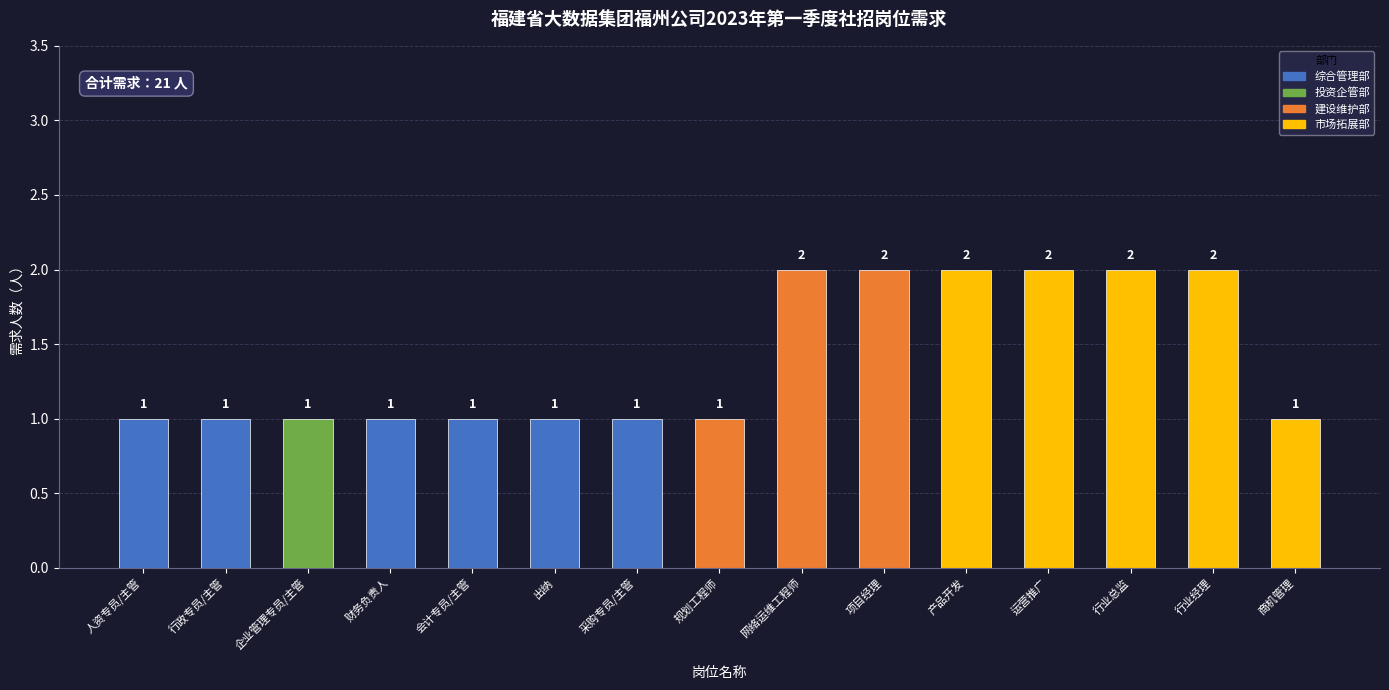

What is the label of the 8th bar from the left?

规划工程师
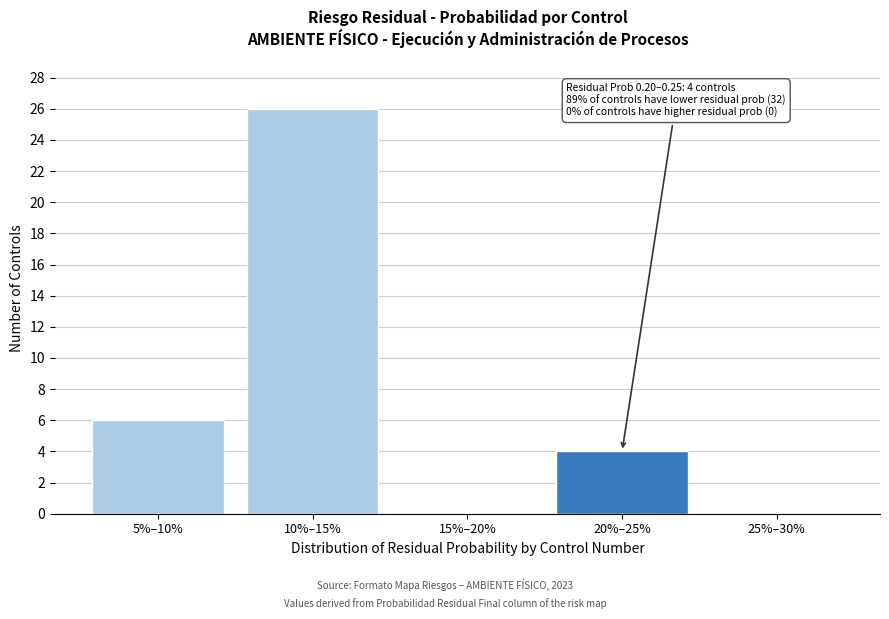

Reading left to right, transcribe all the data shown in this chart.

5%–10%=6	10%–15%=26	15%–20%=0	20%–25%=4	25%–30%=0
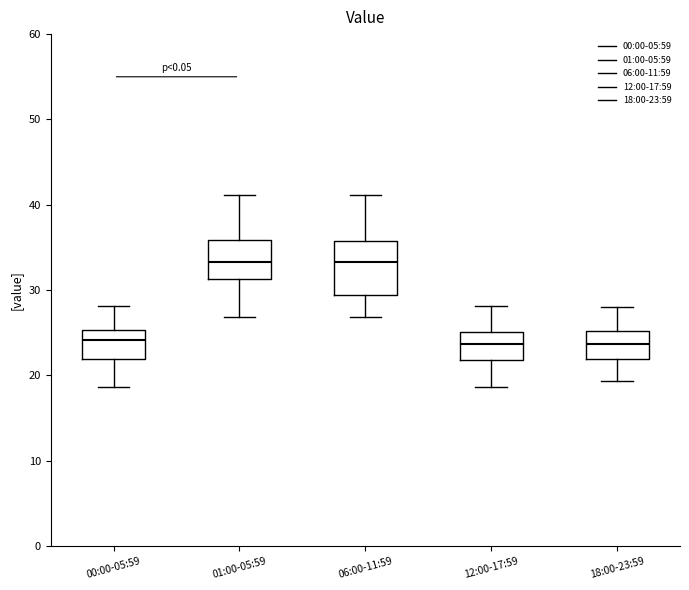

Comparing the boxes themselves (not the whiskers), which one is the tallest?

06:00-11:59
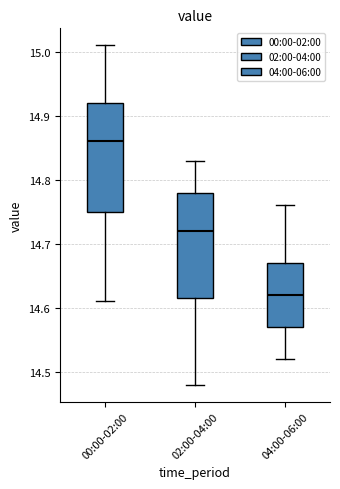

Reading left to right, read every box against the y-axis: the position of its median line, the range the box covers, and the ends of its whiskers. The values are not printed on the chart, so give them approximately, as read against the axis.

00:00-02:00: median 14.86, box 14.75 to 14.92, whiskers 14.61 to 15.01
02:00-04:00: median 14.72, box 14.62 to 14.78, whiskers 14.48 to 14.83
04:00-06:00: median 14.62, box 14.57 to 14.67, whiskers 14.52 to 14.76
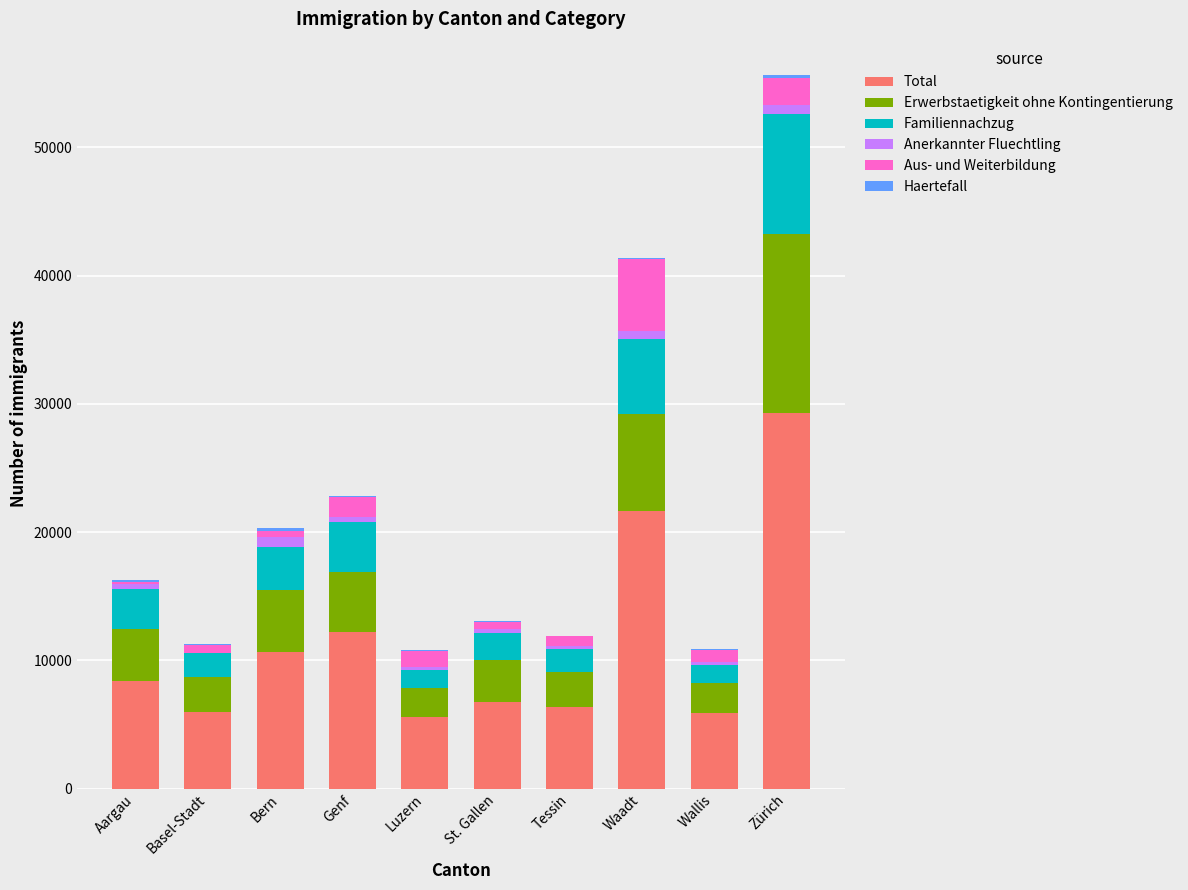

How many categories are shown in the chart?

10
........
WHAT YOU NEED TO DO ▸
Can you recast all the rows above as a Markdown table with the columns "No." and "Line", one numbered line per table row and blank lines skipped? Leave the pictures out.

RESULT OF THIS EXERCISE ▸
| No. | Line |
|---|---|
| 1 | What is the label of the 8th bar from the left? |
| 2 | 规划工程师 |
| 3 | Reading left to right, transcribe all the data shown in this chart. |
| 4 | 5%–10%=6	10%–15%=26	15%–20%=0	20%–25%=4	25%–30%=0 |
| 5 | Comparing the boxes themselves (not the whiskers), which one is the tallest? |
| 6 | 06:00-11:59 |
| 7 | Reading left to right, read every box against the y-axis: the position of its median line, the range the box covers, and the ends of its whiskers. The values are not printed on the chart, so give them approximately, as read against the axis. |
| 8 | 00:00-02:00: median 14.86, box 14.75 to 14.92, whiskers 14.61 to 15.01 |
| 9 | 02:00-04:00: median 14.72, box 14.62 to 14.78, whiskers 14.48 to 14.83 |
| 10 | 04:00-06:00: median 14.62, box 14.57 to 14.67, whiskers 14.52 to 14.76 |
| 11 | How many categories are shown in the chart? |
| 12 | 10 |